Only nine people left the building during the fire.  The remaining Branch Davidians, including the children, were either buried alive by rubble, suffocated, or shot. Many were killed by smoke or carbon monoxide inhalation and other causes as fire engulfed the building.  According to the FBI, Steve Schneider—Koresh's top aide—shot and killed Koresh and then himself.  In all, 76 people died.  A large concentration of bodies, weapons, and ammunition was found in "the bunker" storage room. The Texas Rangers' arson investigator report assumes that many of the occupants were either denied escape from within or refused to leave until escape was not an option. It also mentions that the structural debris from the breaching operations on the west end of the building could have blocked a possible escape route through the tunnel system.  An independent investigation by two experts from the University of Maryland's Department of Fire Protection Engineering concluded that the compound residents had sufficient time to escape the fire if they had so desired.
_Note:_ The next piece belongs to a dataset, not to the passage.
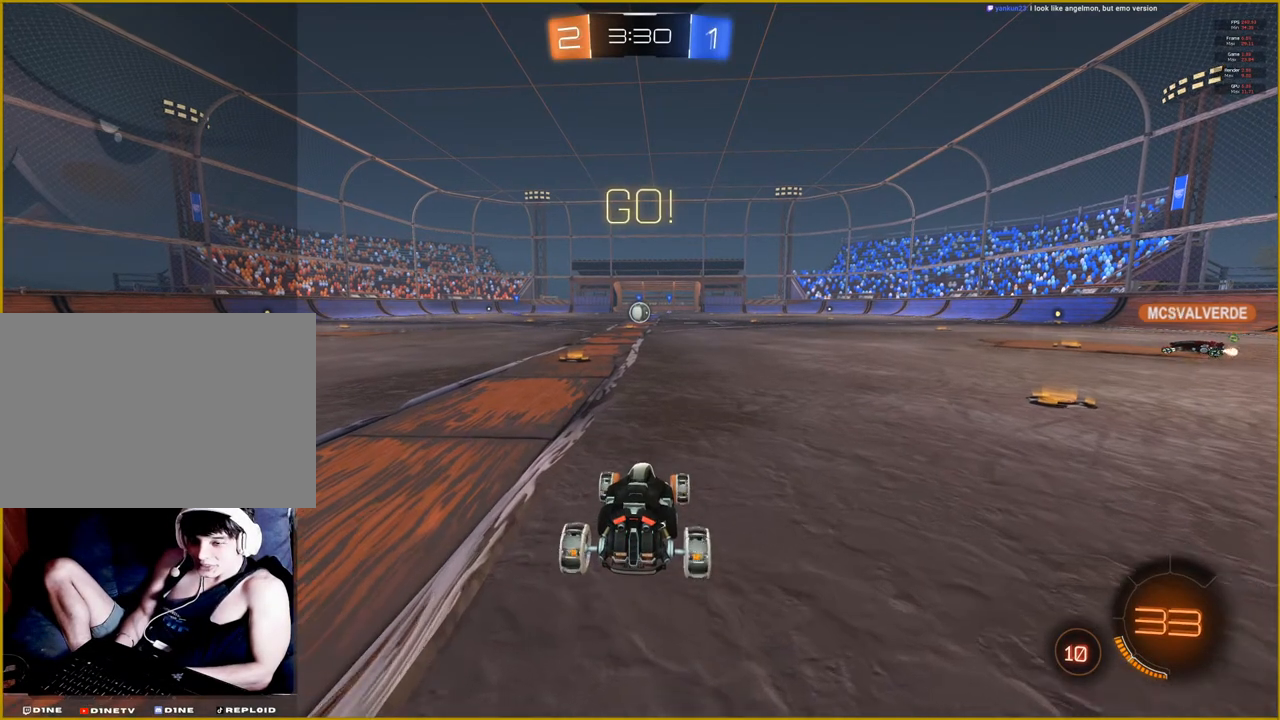
{"buttons": ["R2"], "left_stick": "center", "right_stick": "center", "events": [[183, "left_stick", "left"], [450, "left_stick", "center"]]}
Autopsies of the dead revealed that some women and children found beneath a fallen concrete wall of a storage room died of skull injuries. Autopsy photographs of other children locked in what appear to be spasmic death poses are consistent with cyanide poisoning, one of the results produced by burning CS gas.  The U.S. Department of Justice report indicated that only one body had traces of benzene, one of the components of solvent-dispersed CS gas, but that the gas insertions had finished nearly one hour before the fire started, and that it was enough time for solvents to dissipate from the bodies of the Branch Davidians that had inhaled the tear gas.  Autopsy records also indicate that at least 20 Branch Davidians were shot, including Koresh as well as five children under the age of 14. Three-year-old Dayland Gent was stabbed in the chest. The medical examiner who performed the autopsies believed these deaths were mercy killings by the Branch Davidians trapped in the fire with no escape. The expert retained by the U.S. Office of Special Counsel concluded that many of the gunshot wounds "support self-destruction either by overt suicide, consensual execution (suicide by proxy), or less likely, forced execution."
The new ATF Director, John Magaw criticized several aspects of the ATF raid. Magaw made the Treasury "Blue Book" report on Waco required reading for new agents. A 1995 Government Accountability Office report on the use of force by federal law enforcement agencies observed that "On the basis of Treasury's report on the Waco operation and views of tactical operations experts and ATF's own personnel, ATF decided in October 1995 that dynamic entry would only be planned after all other options have been considered and began to adjust its training accordingly."
Nothing remains of the buildings today other than concrete foundation components, as the entire site was bulldozed two weeks after the end of the siege. Only small chapel, built years after the siege, stands on the site.